13. The diagnostic tool of claim 12 wherein the local tool includes two distinctive types of pattern matching libraries.

14. The diagnostic tool of claim 13 wherein the two distinctive types of pattern matching libraries include libraries for matching systemic and component operating conditions.

15. The diagnostic tool of claim 12 where the instructions at the first node include instructions for communicating the anomaly to an expert system supported by human interaction for diagnosing the anomaly when the diagnostic tools of the first and additional nodes fail to provide a diagnosis.

16. A diagnostic tool located remotely from a machine that provides a diagnosis of an anomaly of the machine's operating conditions, where the diagnostic tool is connected via a communications link to a local tool that is located proximate the machine, and the local tool monitors operating conditions of the machine and identifies the anomalies, the remote diagnostic tool comprising: a node on the communications link diagnosing the anomaly detected by the local tool; diagnostic tools at the node including a first library of patterns comprising information describing systemic anomalies and a second library of patterns comprising information describing component anomalies; and instructions at the node for diagnosing, using the first and second libraries in succession.

17. The diagnostic tool of claim 16 wherein the node is a first node and the communications link includes a second node that is connected to the first node and receives the anomaly from the first node when the first node fails to diagnose the anomaly, where the second node includes one or more human experts working in a collaborative environment to diagnose the cause of the anomaly.
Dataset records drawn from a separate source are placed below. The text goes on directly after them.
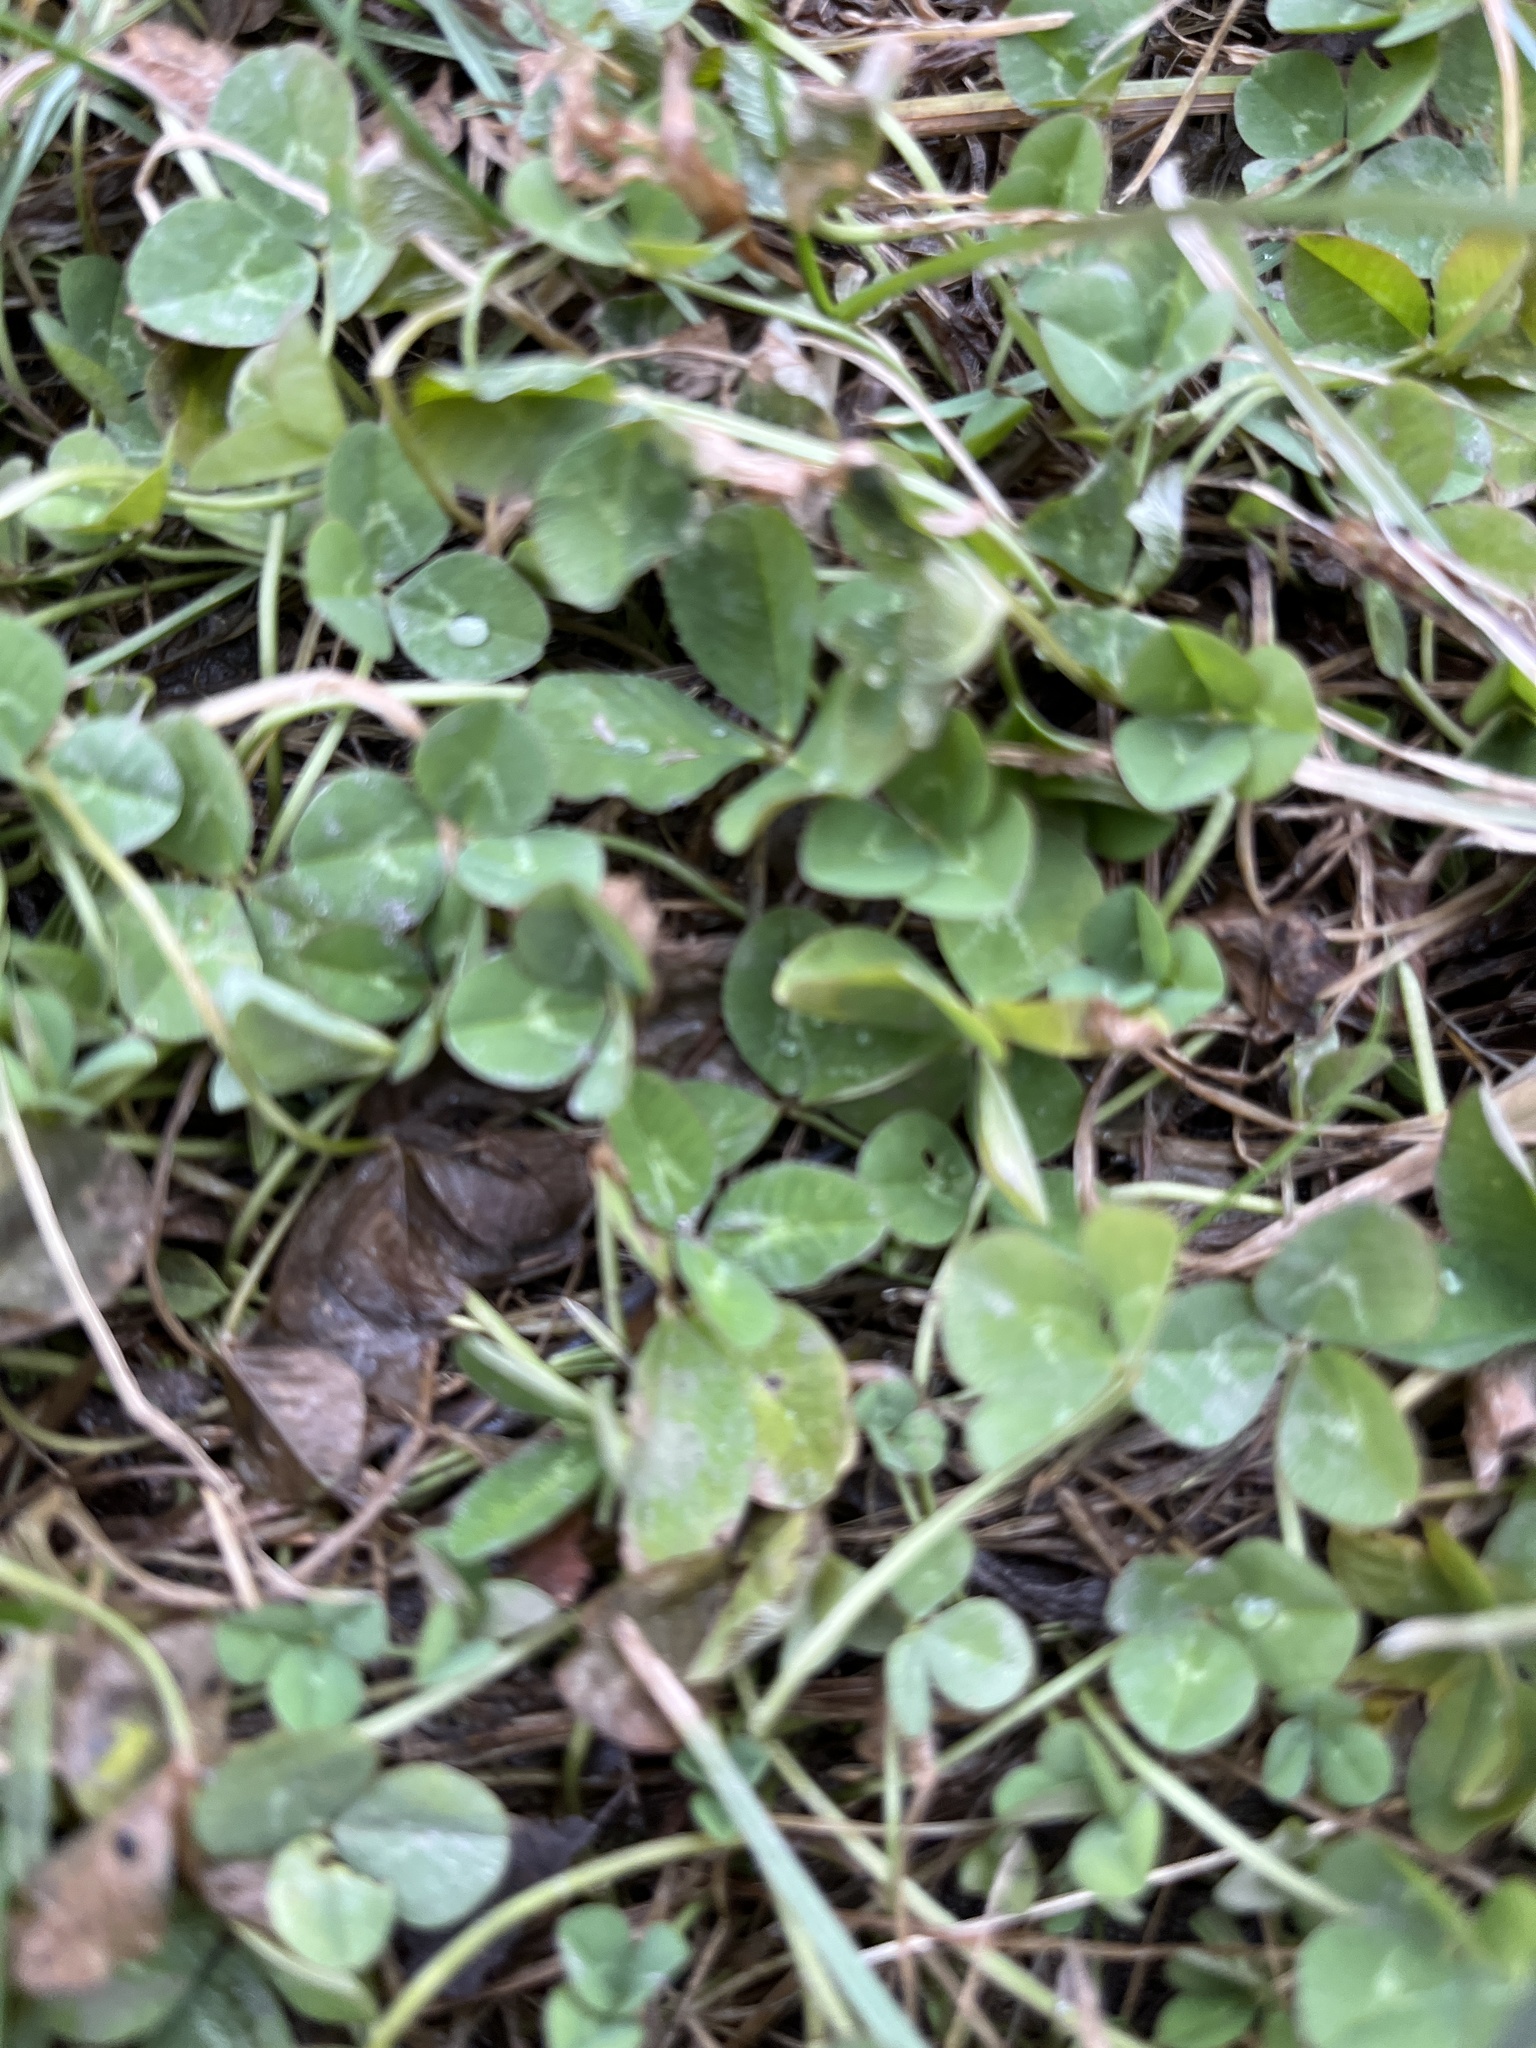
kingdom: Plantae
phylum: Tracheophyta
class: Magnoliopsida
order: Fabales
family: Fabaceae
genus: Trifolium
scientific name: Trifolium repens
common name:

18. The diagnostic tool of claim 17 wherein the communications link includes a third node that is connected to the first node and receives a diagnosis of the cause, where the third node includes one or more services capable of attending to repair of the machine.

19. The diagnostic tool of claim 17 wherein the communications link includes a fourth node that is connected to the first node and receives the anomaly from the first node when the first node fails to diagnose the anomaly, where the fourth node includes instructions for diagnosing the anomaly, and where the second node receives the anomaly from the first node if the fourth node fails to diagnose the anomaly.